[Items listed in a dataset]
○ ○ ○
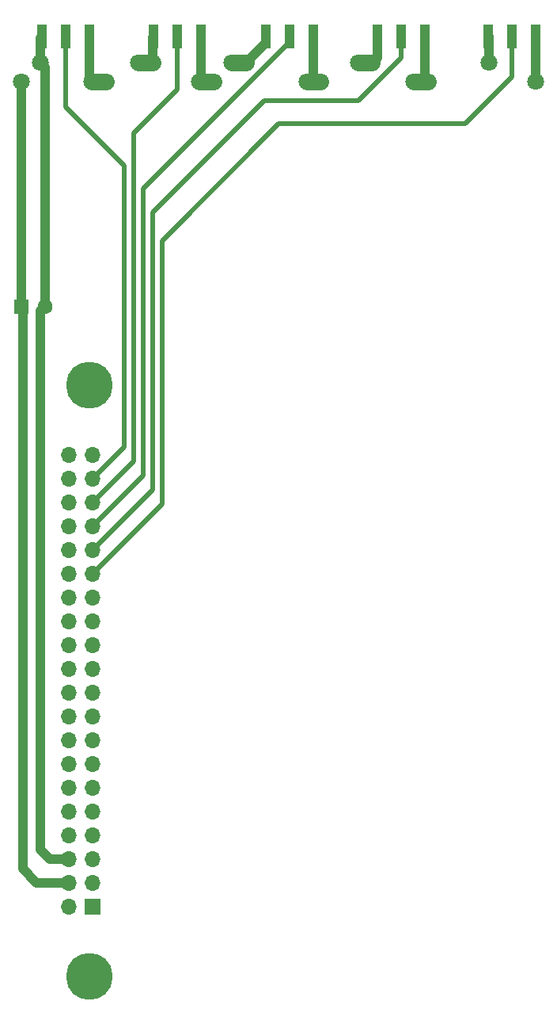
<source format=gbr>
%TF.GenerationSoftware,KiCad,Pcbnew,7.0.2*%
%TF.CreationDate,2023-05-19T03:37:00-07:00*%
%TF.ProjectId,pb_orangepi,70625f6f-7261-46e6-9765-70692e6b6963,rev?*%
%TF.SameCoordinates,PX90013c0PY280de80*%
%TF.FileFunction,Copper,L1,Top*%
%TF.FilePolarity,Positive*%
%FSLAX46Y46*%
G04 Gerber Fmt 4.6, Leading zero omitted, Abs format (unit mm)*
G04 Created by KiCad (PCBNEW 7.0.2) date 2023-05-19 03:37:00*
%MOMM*%
%LPD*%
G01*
G04 APERTURE LIST*
G04 Aperture macros list*
%AMRoundRect*
0 Rectangle with rounded corners*
0 $1 Rounding radius*
0 $2 $3 $4 $5 $6 $7 $8 $9 X,Y pos of 4 corners*
0 Add a 4 corners polygon primitive as box body*
4,1,4,$2,$3,$4,$5,$6,$7,$8,$9,$2,$3,0*
0 Add four circle primitives for the rounded corners*
1,1,$1+$1,$2,$3*
1,1,$1+$1,$4,$5*
1,1,$1+$1,$6,$7*
1,1,$1+$1,$8,$9*
0 Add four rect primitives between the rounded corners*
20,1,$1+$1,$2,$3,$4,$5,0*
20,1,$1+$1,$4,$5,$6,$7,0*
20,1,$1+$1,$6,$7,$8,$9,0*
20,1,$1+$1,$8,$9,$2,$3,0*%
G04 Aperture macros list end*
%TA.AperFunction,SMDPad,CuDef*%
%ADD10R,1.000000X2.510000*%
%TD*%
%TA.AperFunction,SMDPad,CuDef*%
%ADD11RoundRect,0.250000X-0.250000X-0.475000X0.250000X-0.475000X0.250000X0.475000X-0.250000X0.475000X0*%
%TD*%
%TA.AperFunction,ComponentPad*%
%ADD12C,1.600000*%
%TD*%
%TA.AperFunction,ComponentPad*%
%ADD13R,1.600000X1.600000*%
%TD*%
%TA.AperFunction,ComponentPad*%
%ADD14O,1.700000X1.700000*%
%TD*%
%TA.AperFunction,ComponentPad*%
%ADD15R,1.700000X1.700000*%
%TD*%
%TA.AperFunction,ViaPad*%
%ADD16C,1.800000*%
%TD*%
%TA.AperFunction,ViaPad*%
%ADD17C,5.000000*%
%TD*%
%TA.AperFunction,Conductor*%
%ADD18C,1.800000*%
%TD*%
%TA.AperFunction,Conductor*%
%ADD19C,1.000000*%
%TD*%
%TA.AperFunction,Conductor*%
%ADD20C,0.500000*%
%TD*%
G04 APERTURE END LIST*
D10*
%TO.P,J6,1,Pin_1*%
%TO.N,+5V*%
X61540000Y-4655000D03*
%TO.P,J6,2,Pin_2*%
%TO.N,Net-(J1-Pin_29)*%
X59000000Y-4655000D03*
%TO.P,J6,3,Pin_3*%
%TO.N,GND*%
X56460000Y-4655000D03*
%TD*%
%TO.P,J5,1,Pin_1*%
%TO.N,+5V*%
X49620000Y-4655000D03*
%TO.P,J5,2,Pin_2*%
%TO.N,Net-(J1-Pin_31)*%
X47080000Y-4655000D03*
%TO.P,J5,3,Pin_3*%
%TO.N,GND*%
X44540000Y-4655000D03*
%TD*%
%TO.P,J4,3,Pin_3*%
%TO.N,GND*%
X32620000Y-4655000D03*
%TO.P,J4,2,Pin_2*%
%TO.N,Net-(J1-Pin_33)*%
X35160000Y-4655000D03*
%TO.P,J4,1,Pin_1*%
%TO.N,+5V*%
X37700000Y-4655000D03*
%TD*%
%TO.P,J3,1,Pin_1*%
%TO.N,+5V*%
X25700000Y-4655000D03*
%TO.P,J3,2,Pin_2*%
%TO.N,Net-(J1-Pin_35)*%
X23160000Y-4655000D03*
%TO.P,J3,3,Pin_3*%
%TO.N,GND*%
X20620000Y-4655000D03*
%TD*%
%TO.P,J2,3,Pin_3*%
%TO.N,GND*%
X8660000Y-4655000D03*
%TO.P,J2,2,Pin_2*%
%TO.N,Net-(J1-Pin_37)*%
X11200000Y-4655000D03*
%TO.P,J2,1,Pin_1*%
%TO.N,+5V*%
X13740000Y-4655000D03*
%TD*%
D11*
%TO.P,C2,1*%
%TO.N,+5V*%
X6600000Y-40500000D03*
%TO.P,C2,2*%
%TO.N,GND*%
X8500000Y-40500000D03*
%TD*%
D12*
%TO.P,C1,2*%
%TO.N,GND*%
X9000000Y-33500000D03*
D13*
%TO.P,C1,1*%
%TO.N,+5V*%
X6500000Y-33500000D03*
%TD*%
D14*
%TO.P,J1,40,Pin_40*%
%TO.N,unconnected-(J1-Pin_40-Pad40)*%
X11580000Y-49340000D03*
%TO.P,J1,39,Pin_39*%
%TO.N,unconnected-(J1-Pin_39-Pad39)*%
X14120000Y-49340000D03*
%TO.P,J1,38,Pin_38*%
%TO.N,unconnected-(J1-Pin_38-Pad38)*%
X11580000Y-51880000D03*
%TO.P,J1,37,Pin_37*%
%TO.N,Net-(J1-Pin_37)*%
X14120000Y-51880000D03*
%TO.P,J1,36,Pin_36*%
%TO.N,unconnected-(J1-Pin_36-Pad36)*%
X11580000Y-54420000D03*
%TO.P,J1,35,Pin_35*%
%TO.N,Net-(J1-Pin_35)*%
X14120000Y-54420000D03*
%TO.P,J1,34,Pin_34*%
%TO.N,unconnected-(J1-Pin_34-Pad34)*%
X11580000Y-56960000D03*
%TO.P,J1,33,Pin_33*%
%TO.N,Net-(J1-Pin_33)*%
X14120000Y-56960000D03*
%TO.P,J1,32,Pin_32*%
%TO.N,unconnected-(J1-Pin_32-Pad32)*%
X11580000Y-59500000D03*
%TO.P,J1,31,Pin_31*%
%TO.N,Net-(J1-Pin_31)*%
X14120000Y-59500000D03*
%TO.P,J1,30,Pin_30*%
%TO.N,unconnected-(J1-Pin_30-Pad30)*%
X11580000Y-62040000D03*
%TO.P,J1,29,Pin_29*%
%TO.N,Net-(J1-Pin_29)*%
X14120000Y-62040000D03*
%TO.P,J1,28,Pin_28*%
%TO.N,unconnected-(J1-Pin_28-Pad28)*%
X11580000Y-64580000D03*
%TO.P,J1,27,Pin_27*%
%TO.N,unconnected-(J1-Pin_27-Pad27)*%
X14120000Y-64580000D03*
%TO.P,J1,26,Pin_26*%
%TO.N,unconnected-(J1-Pin_26-Pad26)*%
X11580000Y-67120000D03*
%TO.P,J1,25,Pin_25*%
%TO.N,unconnected-(J1-Pin_25-Pad25)*%
X14120000Y-67120000D03*
%TO.P,J1,24,Pin_24*%
%TO.N,unconnected-(J1-Pin_24-Pad24)*%
X11580000Y-69660000D03*
%TO.P,J1,23,Pin_23*%
%TO.N,unconnected-(J1-Pin_23-Pad23)*%
X14120000Y-69660000D03*
%TO.P,J1,22,Pin_22*%
%TO.N,unconnected-(J1-Pin_22-Pad22)*%
X11580000Y-72200000D03*
%TO.P,J1,21,Pin_21*%
%TO.N,unconnected-(J1-Pin_21-Pad21)*%
X14120000Y-72200000D03*
%TO.P,J1,20,Pin_20*%
%TO.N,unconnected-(J1-Pin_20-Pad20)*%
X11580000Y-74740000D03*
%TO.P,J1,19,Pin_19*%
%TO.N,unconnected-(J1-Pin_19-Pad19)*%
X14120000Y-74740000D03*
%TO.P,J1,18,Pin_18*%
%TO.N,unconnected-(J1-Pin_18-Pad18)*%
X11580000Y-77280000D03*
%TO.P,J1,17,Pin_17*%
%TO.N,unconnected-(J1-Pin_17-Pad17)*%
X14120000Y-77280000D03*
%TO.P,J1,16,Pin_16*%
%TO.N,unconnected-(J1-Pin_16-Pad16)*%
X11580000Y-79820000D03*
%TO.P,J1,15,Pin_15*%
%TO.N,unconnected-(J1-Pin_15-Pad15)*%
X14120000Y-79820000D03*
%TO.P,J1,14,Pin_14*%
%TO.N,unconnected-(J1-Pin_14-Pad14)*%
X11580000Y-82360000D03*
%TO.P,J1,13,Pin_13*%
%TO.N,unconnected-(J1-Pin_13-Pad13)*%
X14120000Y-82360000D03*
%TO.P,J1,12,Pin_12*%
%TO.N,unconnected-(J1-Pin_12-Pad12)*%
X11580000Y-84900000D03*
%TO.P,J1,11,Pin_11*%
%TO.N,unconnected-(J1-Pin_11-Pad11)*%
X14120000Y-84900000D03*
%TO.P,J1,10,Pin_10*%
%TO.N,unconnected-(J1-Pin_10-Pad10)*%
X11580000Y-87440000D03*
%TO.P,J1,9,Pin_9*%
%TO.N,unconnected-(J1-Pin_9-Pad9)*%
X14120000Y-87440000D03*
%TO.P,J1,8,Pin_8*%
%TO.N,unconnected-(J1-Pin_8-Pad8)*%
X11580000Y-89980000D03*
%TO.P,J1,7,Pin_7*%
%TO.N,unconnected-(J1-Pin_7-Pad7)*%
X14120000Y-89980000D03*
%TO.P,J1,6,Pin_6*%
%TO.N,GND*%
X11580000Y-92520000D03*
%TO.P,J1,5,Pin_5*%
%TO.N,unconnected-(J1-Pin_5-Pad5)*%
X14120000Y-92520000D03*
%TO.P,J1,4,Pin_4*%
%TO.N,+5V*%
X11580000Y-95060000D03*
%TO.P,J1,3,Pin_3*%
%TO.N,unconnected-(J1-Pin_3-Pad3)*%
X14120000Y-95060000D03*
%TO.P,J1,2,Pin_2*%
%TO.N,unconnected-(J1-Pin_2-Pad2)*%
X11580000Y-97600000D03*
D15*
%TO.P,J1,1,Pin_1*%
%TO.N,unconnected-(J1-Pin_1-Pad1)*%
X14120000Y-97600000D03*
%TD*%
D16*
%TO.N,+5V*%
X6500000Y-9500000D03*
X50000000Y-9500000D03*
X37000000Y-9500000D03*
X27000000Y-9500000D03*
X15500000Y-9500000D03*
X61500000Y-9500000D03*
X48500000Y-9500000D03*
X38500000Y-9500000D03*
X25500000Y-9500000D03*
X14000000Y-9500000D03*
%TO.N,GND*%
X56500000Y-7500000D03*
X42500000Y-7500000D03*
X44000000Y-7500000D03*
X30500000Y-7500000D03*
X29000000Y-7500000D03*
X19000000Y-7500000D03*
X20500000Y-7500000D03*
X20500000Y-7500000D03*
X8500000Y-7500000D03*
D17*
%TO.N,*%
X13760000Y-105056000D03*
X13760000Y-41940000D03*
%TD*%
D18*
%TO.N,+5V*%
X48500000Y-9500000D02*
X50000000Y-9500000D01*
%TO.N,GND*%
X42500000Y-7500000D02*
X44000000Y-7500000D01*
%TO.N,+5V*%
X37000000Y-9500000D02*
X38500000Y-9500000D01*
X14000000Y-9500000D02*
X15500000Y-9500000D01*
%TO.N,GND*%
X29000000Y-7500000D02*
X30500000Y-7500000D01*
%TO.N,+5V*%
X25500000Y-9500000D02*
X27000000Y-9500000D01*
%TO.N,GND*%
X19000000Y-7500000D02*
X20500000Y-7500000D01*
D19*
%TO.N,+5V*%
X61540000Y-4655000D02*
X61540000Y-9460000D01*
X61540000Y-9460000D02*
X61500000Y-9500000D01*
X49620000Y-4655000D02*
X49620000Y-9120000D01*
X49620000Y-9120000D02*
X50000000Y-9500000D01*
X37700000Y-4655000D02*
X37700000Y-8800000D01*
X37700000Y-8800000D02*
X37000000Y-9500000D01*
X25700000Y-4655000D02*
X25700000Y-9300000D01*
X25700000Y-9300000D02*
X25500000Y-9500000D01*
X13740000Y-4655000D02*
X13740000Y-9240000D01*
X13740000Y-9240000D02*
X14000000Y-9500000D01*
X6500000Y-33500000D02*
X6500000Y-9500000D01*
D20*
%TO.N,Net-(J1-Pin_31)*%
X14120000Y-59500000D02*
X20500000Y-53120000D01*
X20500000Y-53120000D02*
X20500000Y-23500000D01*
X42500000Y-11500000D02*
X47080000Y-6920000D01*
X20500000Y-23500000D02*
X32500000Y-11500000D01*
X32500000Y-11500000D02*
X42500000Y-11500000D01*
X47080000Y-6920000D02*
X47080000Y-4655000D01*
D19*
%TO.N,GND*%
X30500000Y-7500000D02*
X32620000Y-5380000D01*
X32620000Y-5380000D02*
X32620000Y-4655000D01*
X56500000Y-7500000D02*
X56500000Y-4695000D01*
X56500000Y-4695000D02*
X56460000Y-4655000D01*
X44000000Y-7500000D02*
X44540000Y-6960000D01*
X44540000Y-6960000D02*
X44540000Y-4655000D01*
X20500000Y-7500000D02*
X20500000Y-4775000D01*
X20500000Y-4775000D02*
X20620000Y-4655000D01*
X8500000Y-7500000D02*
X8500000Y-4815000D01*
X8500000Y-4815000D02*
X8660000Y-4655000D01*
X9000000Y-33500000D02*
X9000000Y-8000000D01*
X9000000Y-8000000D02*
X8500000Y-7500000D01*
%TO.N,+5V*%
X8060000Y-95060000D02*
X6600000Y-93600000D01*
X6600000Y-93600000D02*
X6600000Y-40500000D01*
%TO.N,GND*%
X8500000Y-40500000D02*
X8500000Y-34000000D01*
X8500000Y-34000000D02*
X9000000Y-33500000D01*
%TO.N,+5V*%
X6600000Y-40500000D02*
X6600000Y-33600000D01*
X6600000Y-33600000D02*
X6500000Y-33500000D01*
X11580000Y-95060000D02*
X8060000Y-95060000D01*
D20*
%TO.N,Net-(J1-Pin_35)*%
X14120000Y-54420000D02*
X18500000Y-50040000D01*
X18500000Y-50040000D02*
X18500000Y-15000000D01*
X18500000Y-15000000D02*
X23160000Y-10340000D01*
X23160000Y-10340000D02*
X23160000Y-4655000D01*
%TO.N,Net-(J1-Pin_37)*%
X14120000Y-51880000D02*
X17500000Y-48500000D01*
X17500000Y-48500000D02*
X17500000Y-18500000D01*
X11200000Y-12200000D02*
X11200000Y-4655000D01*
X17500000Y-18500000D02*
X11200000Y-12200000D01*
%TO.N,Net-(J1-Pin_33)*%
X14120000Y-56960000D02*
X19500000Y-51580000D01*
X35160000Y-5407500D02*
X35160000Y-4655000D01*
X19500000Y-51580000D02*
X19500000Y-20907500D01*
X19500000Y-20907500D02*
X35000000Y-5407500D01*
X35000000Y-5407500D02*
X35160000Y-5407500D01*
%TO.N,Net-(J1-Pin_29)*%
X14120000Y-62040000D02*
X21500000Y-54660000D01*
X54000000Y-14000000D02*
X59000000Y-9000000D01*
X21500000Y-54660000D02*
X21500000Y-26500000D01*
X21500000Y-26500000D02*
X34000000Y-14000000D01*
X34000000Y-14000000D02*
X54000000Y-14000000D01*
X59000000Y-9000000D02*
X59000000Y-4655000D01*
D19*
%TO.N,GND*%
X11580000Y-92520000D02*
X9520000Y-92520000D01*
X9520000Y-92520000D02*
X8500000Y-91500000D01*
X8500000Y-91500000D02*
X8500000Y-40500000D01*
%TD*%
M02*

</source>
○ ○ ○
Required work =>
The lines from the one holding "X8060000Y-95060000D01*" to the end of the entries are to be repeated exactly, with both ends included and nothing else.

Exercise result =>
X8060000Y-95060000D01*
D20*
%TO.N,Net-(J1-Pin_35)*%
X14120000Y-54420000D02*
X18500000Y-50040000D01*
X18500000Y-50040000D02*
X18500000Y-15000000D01*
X18500000Y-15000000D02*
X23160000Y-10340000D01*
X23160000Y-10340000D02*
X23160000Y-4655000D01*
%TO.N,Net-(J1-Pin_37)*%
X14120000Y-51880000D02*
X17500000Y-48500000D01*
X17500000Y-48500000D02*
X17500000Y-18500000D01*
X11200000Y-12200000D02*
X11200000Y-4655000D01*
X17500000Y-18500000D02*
X11200000Y-12200000D01*
%TO.N,Net-(J1-Pin_33)*%
X14120000Y-56960000D02*
X19500000Y-51580000D01*
X35160000Y-5407500D02*
X35160000Y-4655000D01*
X19500000Y-51580000D02*
X19500000Y-20907500D01*
X19500000Y-20907500D02*
X35000000Y-5407500D01*
X35000000Y-5407500D02*
X35160000Y-5407500D01*
%TO.N,Net-(J1-Pin_29)*%
X14120000Y-62040000D02*
X21500000Y-54660000D01*
X54000000Y-14000000D02*
X59000000Y-9000000D01*
X21500000Y-54660000D02*
X21500000Y-26500000D01*
X21500000Y-26500000D02*
X34000000Y-14000000D01*
X34000000Y-14000000D02*
X54000000Y-14000000D01*
X59000000Y-9000000D02*
X59000000Y-4655000D01*
D19*
%TO.N,GND*%
X11580000Y-92520000D02*
X9520000Y-92520000D01*
X9520000Y-92520000D02*
X8500000Y-91500000D01*
X8500000Y-91500000D02*
X8500000Y-40500000D01*
%TD*%
M02*

</source>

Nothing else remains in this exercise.